And our ability to turn those physical gifts inward has given us...

... sculpture and perspective drawing, as well as mathematical geometry.

And our ability to reason about objects in space leads naturally to our...

Many animals have been shown to count objects and work with sequences. This seems to be a natural development of pattern matching and interacting with objects in the world.

Most of you know that pigeons and rats can learn to press a lever a certain number of times to get a treat.

What might be more surprising is that that red forest ants can count to ~20 and communicate those quantities to other ants!

And some animals can apply short term memory...

... to sequences better than most humans. For example, the average chimp handily outperforms the average human at this task.

While number sense exists to some extent in most animals, and geometric sense probably exists in all complex lifeforms, algebra is more specifically human.

It has biological roots in...

This is the first paper I'll recommend today, despite it being about neither computer science nor mathematics. It's an especially good follow up to the bias literature from Kahneman and Tversky.

As a group-living species, our reasoning abilities arose in the context of deliberation, which gave rise to persuasion and the skeptical evaluation of claims. The arms race between these facilities reified cause and effect reasoning into a conscious, reflective, linguistic process. Formal logic and symbolic fluency seem to be downstream of this.

Once we translated the ability to communicate via streams of words into symbols — that is to say, into art and writing — we were able to develop notation, at which point we move from biology to culture.

And one of our most successful cultural artifacts is mathematical notation. So we might ask...

The simplicity and clarity of a good notation not only allows us to serialize our understanding and transmit it to other human beings, it also becomes an engine for our own thinking. In the context of physics and engineering, we really want that notation to speak as directly as possible to our inner gymnast so we can bring our deepest evolved powers to bear on whatever problem we're solving.

As Russel put it, a good notation can act as a teacher, where you bounce your ideas off a formalism that guides you to deeper understanding.

That said, if he were alive today I think he'd go further and champion machine-readable notation — that is to say, programming languages. Anyone here who has both worked through an algebraic problem on paper and also used an interactive programming environment like Mathematica will be able to attest to the power of the latter for improving understanding, so...

I'm going to talk about the history of mathematics in an eccentric way, including anachronistically using programming language metaphors because I think we should remodel our own mathematical practices to take advantage of what we've learnt from programming languages in the 20th century.

I don't have time today to make that argument in full, but I highly recommend this paper I love by Sussman and Wisdom, which discusses work they did creating a scheme-based curriculum for Classical Mechanics. If you'd prefer it in talk form, check out Sussman's Programming for the Expression of Ideas and Sam Ritchie's talks about Emmy — a Clojure port of Sussman's system.

So what properties do we want for this kind of notation?

Okay, let's build a protocol for arithmetic in the same order our cultural ancestors did, starting with...

I say non-negative, but a fun fact about the natural numbers is that there's still no agreement as to whether they include zero.

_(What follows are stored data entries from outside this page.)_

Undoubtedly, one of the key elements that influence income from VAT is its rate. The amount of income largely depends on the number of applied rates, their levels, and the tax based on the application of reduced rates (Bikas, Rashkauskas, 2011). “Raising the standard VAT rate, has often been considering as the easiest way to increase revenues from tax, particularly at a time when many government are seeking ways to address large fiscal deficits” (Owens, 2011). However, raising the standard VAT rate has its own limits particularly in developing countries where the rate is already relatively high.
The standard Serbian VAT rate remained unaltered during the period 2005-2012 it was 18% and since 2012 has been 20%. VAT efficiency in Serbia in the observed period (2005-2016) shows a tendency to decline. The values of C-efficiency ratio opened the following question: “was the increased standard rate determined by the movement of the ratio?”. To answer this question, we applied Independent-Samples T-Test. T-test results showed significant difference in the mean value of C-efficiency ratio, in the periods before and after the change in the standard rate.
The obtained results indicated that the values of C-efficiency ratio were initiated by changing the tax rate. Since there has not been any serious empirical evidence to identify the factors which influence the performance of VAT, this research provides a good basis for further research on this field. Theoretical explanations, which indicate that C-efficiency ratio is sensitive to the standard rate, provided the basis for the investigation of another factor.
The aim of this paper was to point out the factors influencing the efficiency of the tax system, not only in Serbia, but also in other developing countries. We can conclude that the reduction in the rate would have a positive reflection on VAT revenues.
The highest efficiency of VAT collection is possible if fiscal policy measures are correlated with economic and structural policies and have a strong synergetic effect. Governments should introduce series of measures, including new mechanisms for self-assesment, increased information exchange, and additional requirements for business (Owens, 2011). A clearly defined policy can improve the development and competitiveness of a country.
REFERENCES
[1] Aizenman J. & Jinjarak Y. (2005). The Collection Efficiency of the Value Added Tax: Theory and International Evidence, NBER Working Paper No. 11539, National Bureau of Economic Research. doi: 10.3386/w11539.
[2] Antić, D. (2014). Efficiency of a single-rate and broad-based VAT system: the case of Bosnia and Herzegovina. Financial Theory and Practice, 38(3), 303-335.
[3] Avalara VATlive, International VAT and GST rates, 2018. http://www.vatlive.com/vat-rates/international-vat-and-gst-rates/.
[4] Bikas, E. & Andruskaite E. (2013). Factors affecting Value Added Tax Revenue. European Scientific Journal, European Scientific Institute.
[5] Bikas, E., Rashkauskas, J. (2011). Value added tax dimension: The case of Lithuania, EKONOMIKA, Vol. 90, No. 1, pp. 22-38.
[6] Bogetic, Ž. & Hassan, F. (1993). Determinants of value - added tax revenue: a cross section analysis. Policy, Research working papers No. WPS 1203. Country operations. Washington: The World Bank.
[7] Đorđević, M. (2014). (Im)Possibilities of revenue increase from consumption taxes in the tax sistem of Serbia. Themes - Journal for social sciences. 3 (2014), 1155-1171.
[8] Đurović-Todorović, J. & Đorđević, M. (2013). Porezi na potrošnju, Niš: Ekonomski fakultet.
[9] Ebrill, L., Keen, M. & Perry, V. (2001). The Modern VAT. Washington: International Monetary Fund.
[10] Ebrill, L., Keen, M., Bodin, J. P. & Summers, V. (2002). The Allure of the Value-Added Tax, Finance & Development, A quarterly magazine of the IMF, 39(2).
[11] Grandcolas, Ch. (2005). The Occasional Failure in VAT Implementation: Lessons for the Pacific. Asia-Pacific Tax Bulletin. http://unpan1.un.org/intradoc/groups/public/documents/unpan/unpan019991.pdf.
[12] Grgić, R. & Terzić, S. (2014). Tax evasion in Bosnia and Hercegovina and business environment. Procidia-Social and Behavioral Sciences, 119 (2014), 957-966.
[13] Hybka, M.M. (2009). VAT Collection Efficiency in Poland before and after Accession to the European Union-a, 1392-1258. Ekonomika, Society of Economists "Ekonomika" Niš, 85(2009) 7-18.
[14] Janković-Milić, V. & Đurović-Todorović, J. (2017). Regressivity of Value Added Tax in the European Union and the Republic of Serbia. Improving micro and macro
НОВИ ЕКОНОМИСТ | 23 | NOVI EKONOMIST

These are the numbers that we use in informal or folk mathematics, the ones we share with those forest ants...

They're very tangible and intuitive. You can do the first three operations here with any kind of object.

Division is a bit weird though. You either have to accept that the operation returns a tuple of quotient and remainder, which initially feels like a type error, or you need to invent fractions, at which point you have...

... the positive rationals. Whole numbers and vulgar fractions.

Note that these are usually presented after the integers for set theoretical reasons, but we're working in the order they're discovered by each culture.

Once we have the rationals, we have a protocol like this. We first see it at use in ancient Mesopotamia...

N.B. If you're interested in this topic, check out Denise Schmandt-Besserat's research page. She is the person most responsible for our knowledge of this period.

These objects are almost 6000 years old.

The thing at the top is a bulla, which is a kind of spherical clay envelope. The smaller things below are stylized representations of trade goods. Let's say the middle row are croissant tokens. I might put three of them in a bulla, seal it with my amazing cryptographically secure cylinder seal of people walking to the left, and then you could drop by my bakery later to collect your pastries.

This is tangible computing in an extreme sense.

Over time they switched to using tokens to make impressions in clay tablets, so you could just push the goat token down on the tablet five times to indicate five goats.

Then they moved to just drawing directly on the clay with tally marks to indicate quantity.

Fun things to note here: sculpture preceded writing, our first forms of writing were about numbers, and accounting and credit long precede the invention of money.

Anyway, these were very intelligent people, so they quickly invented a more abstract numerical notation...

... that looked like this.

It's base-60, unlike our base-10 numbers, but they had a true place-value system, like our modern one and unlike, say, Roman numerals.

60 is a great base for working with fractions because it has loads of factors. This was important because they did everything with fractions — even their method of division was multiplication by reciprocals, which is to say, for example, that to divide something by two they would multiply it by one half.

To calculate quickly, they used big pre-computed tables of reciprocals, squares, cubes, various roots, and so on. Working engineers used books of precomputed values in this way into the 20th century, right up until computers took over.

I call this tablet a paper I love, but it's actually a 4000 year old homework assignment using Pythagoras's theorem (which you'll note is named after someone born ~1500 years later). The cuneiform writing in the middle shows the square root of 2 to 6 decimal places. They were iteratively approximating irrational numbers in Babylon!

They developed these tools for surveying (calculating areas of parcels in fields) and astronomy (aligning their lunar calendar with the solar one to predict seasons), but they went way further than was reasonable. It's pretty clear the scribal class was composed of the same kind of curious weirdos who invent everything in every other culture.

They solved quadratic and cubic equations, worked with exponential growth and interest rates, and even came up with a form of Fourier analysis to compute the ephemeris. Approximately on par with European mathematics ~3500 years later.

So you might wonder...

They were prosperous and so close to inventing modern technical mathematics. To put it in perspective, we're currently around 600 years after European mathematics reached this point.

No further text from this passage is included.